From: Kevin Duffey <andjarnic_at_yahoo.com>
Date: Thu, 18 Feb 2010 09:01:23 -0800 (PST)

Exactly Santiago. Good analogy. I guess I am unclear why we can't use REST with a resource in this manner, avoiding sessions, storing info in the DB, and making the rest of the system stateless all the way across.
So by definition, I can not advertise my service as being RESTful because even tho the actual access to it is via HTTP methods in the same manner as REST, because I store some state on the server side there by making the client's life a lot easier, it is not truly REST. I think this is the main issue that the majority of developers are going to struggle with. Everything else is "rest" but because something like the items in a cart stored on a server side DB... the API breaks the REST rules. That just seems odd to me. Perhaps we can coin a new catchy API name that uses the REST style but allows state management on the server side, one that the industry will adopt and we can all agree on.

--- On Thu, 2/18/10, Santiago Pericas-Geertsen <Santiago.Pericasgeertsen_at_Sun.COM> wrote:

From: Santiago Pericas-Geertsen <Santiago.Pericasgeertsen_at_Sun.COM>
Subject: Re: [Jersey] JAX-RS == REST? Or not? (was Re: [Jersey] What HATEOAS actually means)
To: users_at_jersey.dev.java.net
Date: Thursday, February 18, 2010, 6:18 AM


On Feb 18, 2010, at 6:02 AM, Kevin Duffey wrote:

> Thanks.. I understand what you mean more so now. I am still not quite sure I see how asking a client to store their "cart" data rather than updating a cart DB on the server side is any less restful. I say that because.. if we can put an item in the cart and remove it from the available items that are stored on the server side... why can't we keep the cart on the server side as well? I understand the notion of statelessness.. but my understanding of that is sort of how servlets and session cookies work.. stateful being the session retains a cookie going back and forth... but moving that HttpSession data to a DB table, while maintaining it's state.. the request/response are stateless. From one request to the next, there is no state.. the logic in the server side has to use something that comes in from the request to figure out the stored state.. in my example, tying the authentication to a user table, then from there being able to get the cart data/state
 from the cart table based on that user. I guess I am unclear as to why this is unRESTful.

 It's unclear to me as well. As long a the service creates a resource identifier for that cart (resource identification in REST), all the client needs to do is use it in subsequent requests. In my view, creating resources identifiers for things of interest is precisely how you avoid relying on sessions. The service will associate that resource identifier with objects stored in a database, and there's no need for the client to store anything once it gets that resource identifier.
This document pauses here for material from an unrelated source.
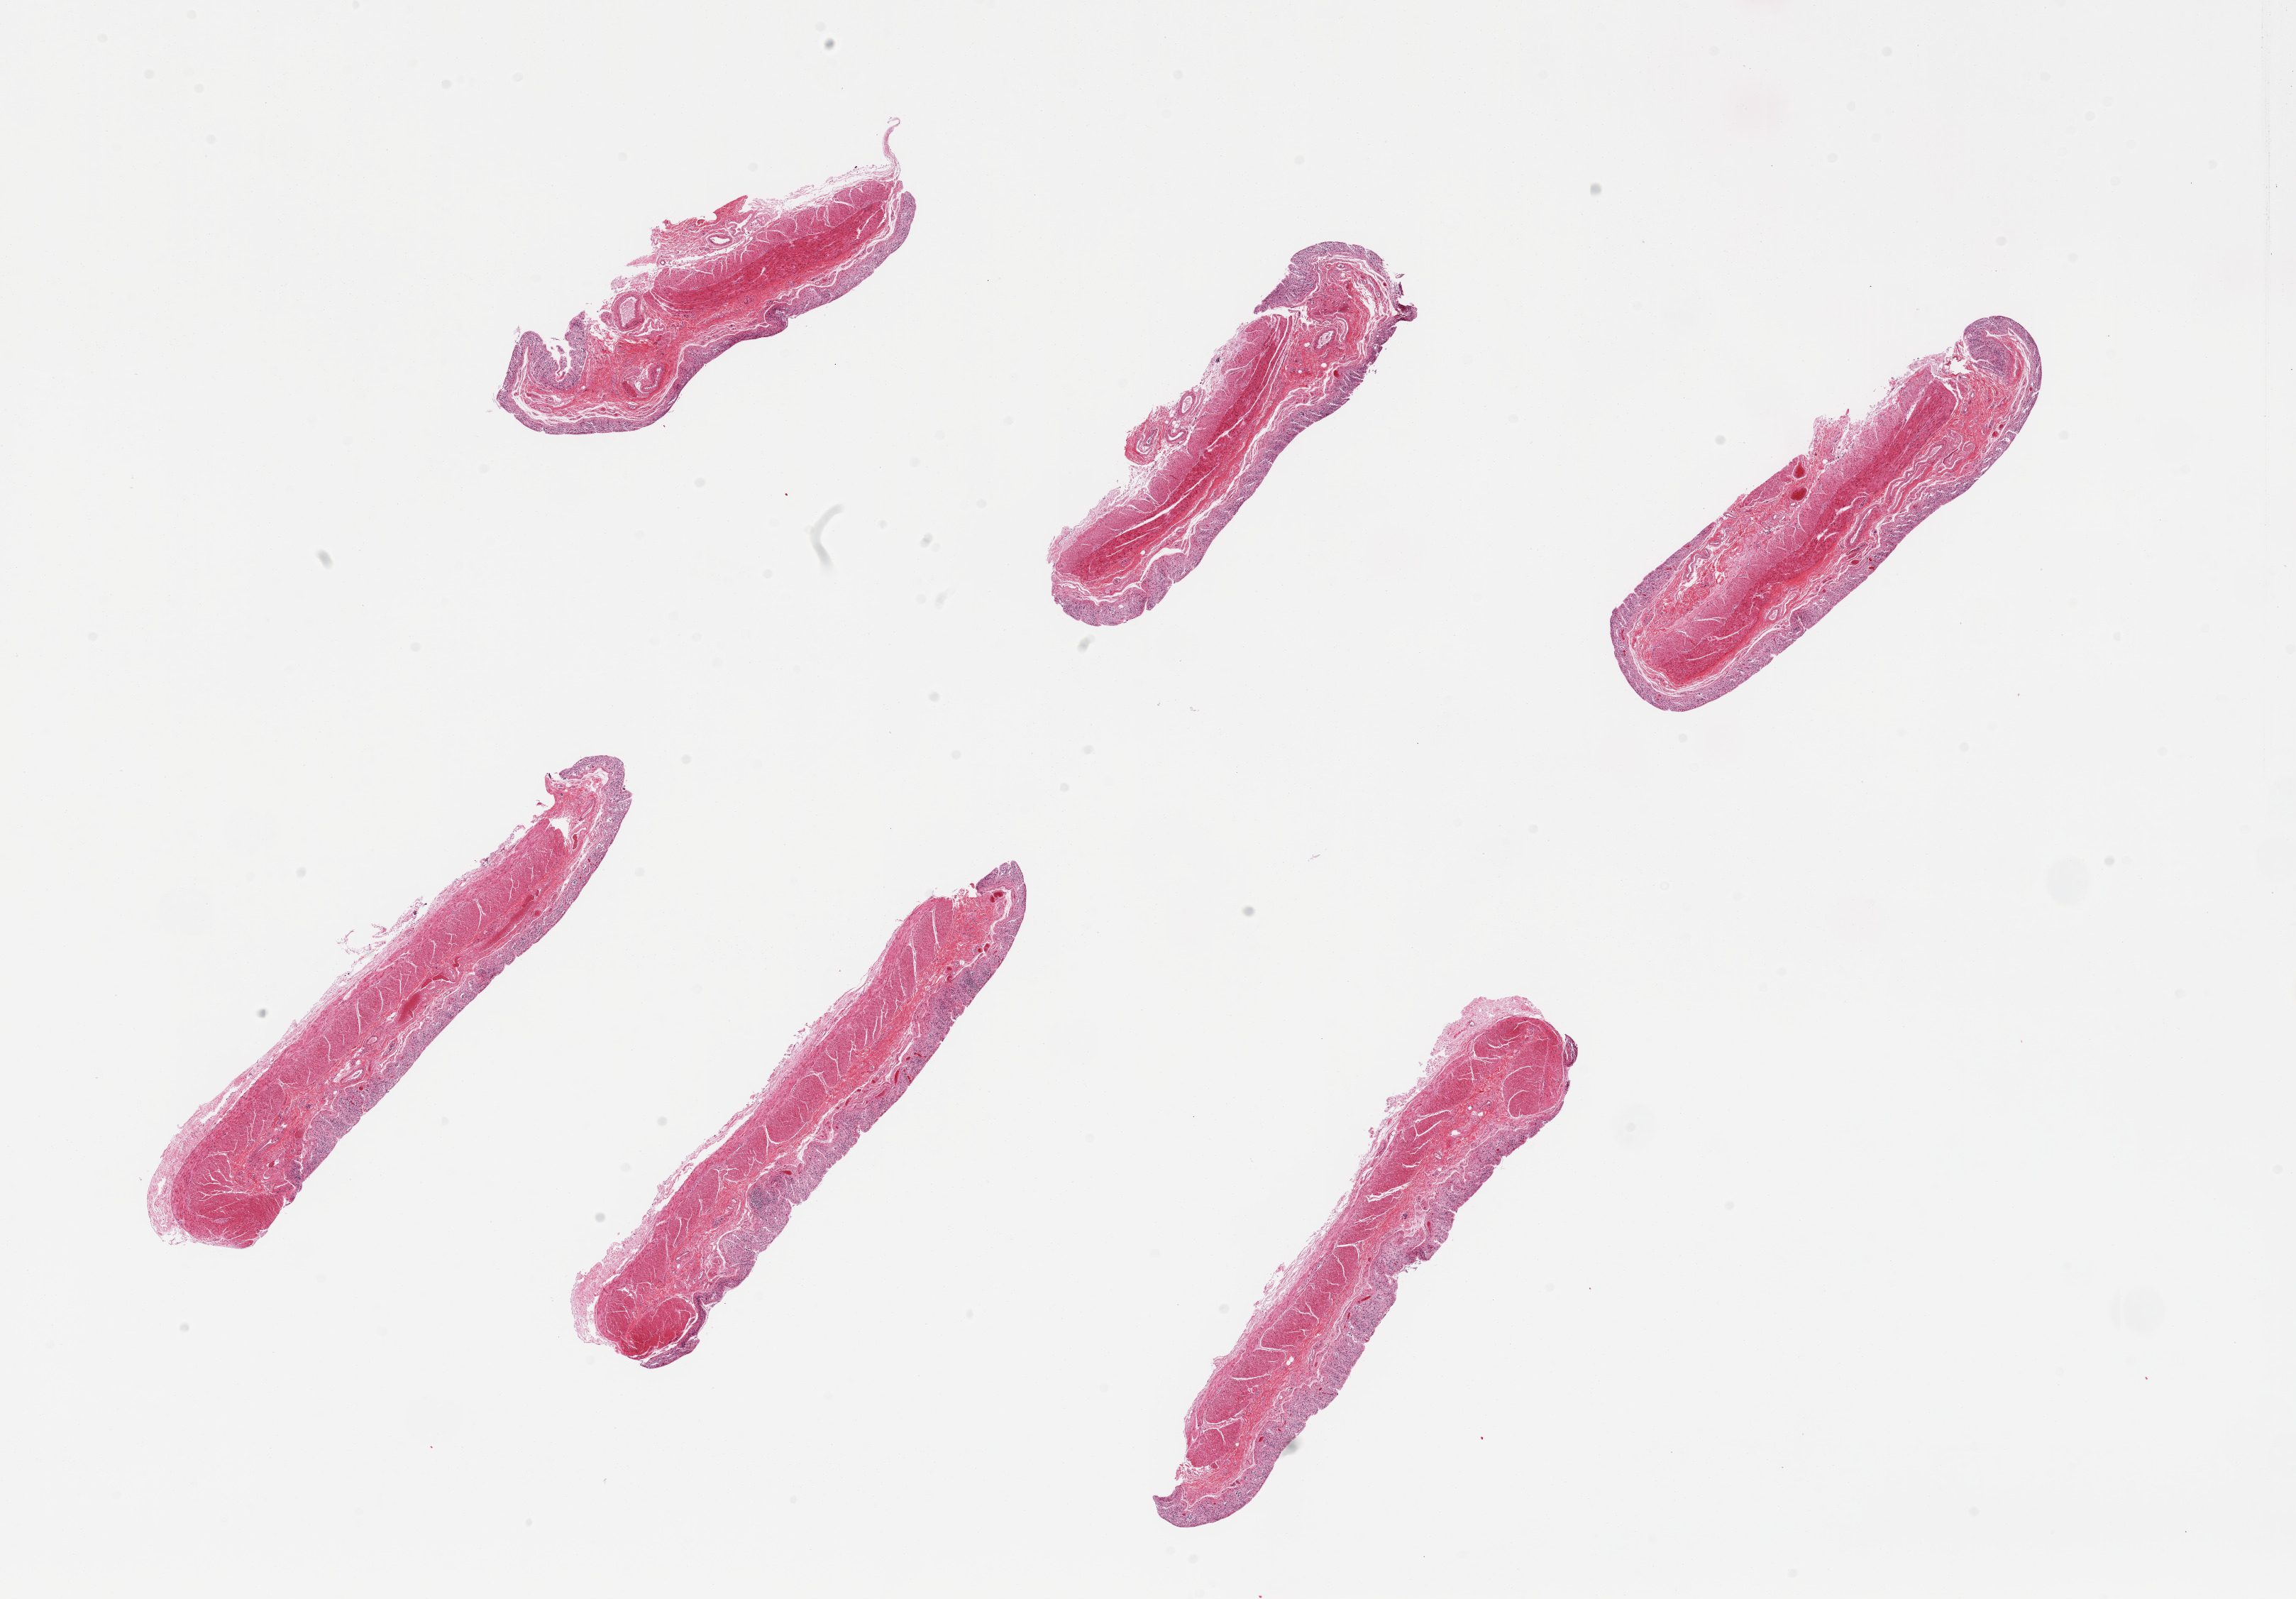
Whole-slide image, H&E stain, low-resolution overview of the scanned area, about 25.6 x 17.8 mm (slide scanned at 20x); PAXgene-fixed, paraffin-embedded tissue; target tissue: transverse colon; tissue donor sample. Female donor.
* review note (as recorded): 6 pieces; mucosa totally autolyzed; muscle slightly autolyzed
 By analogy, let's say you call your insurance company to file a claim. The first time you call, you give them all your info and they give you a claim number (a resource identifier!). Next time you call, it does not really matter who you talk to as long as you give them the claim number and they can look it up in their database. Without a claim number, you'd need to start all over or talk to the same person to continue the session --and that wouldn't very RESTful.

 I'm not sure I can comment on your API specifically, but I believe you can build the system the way you want without relying on sessions.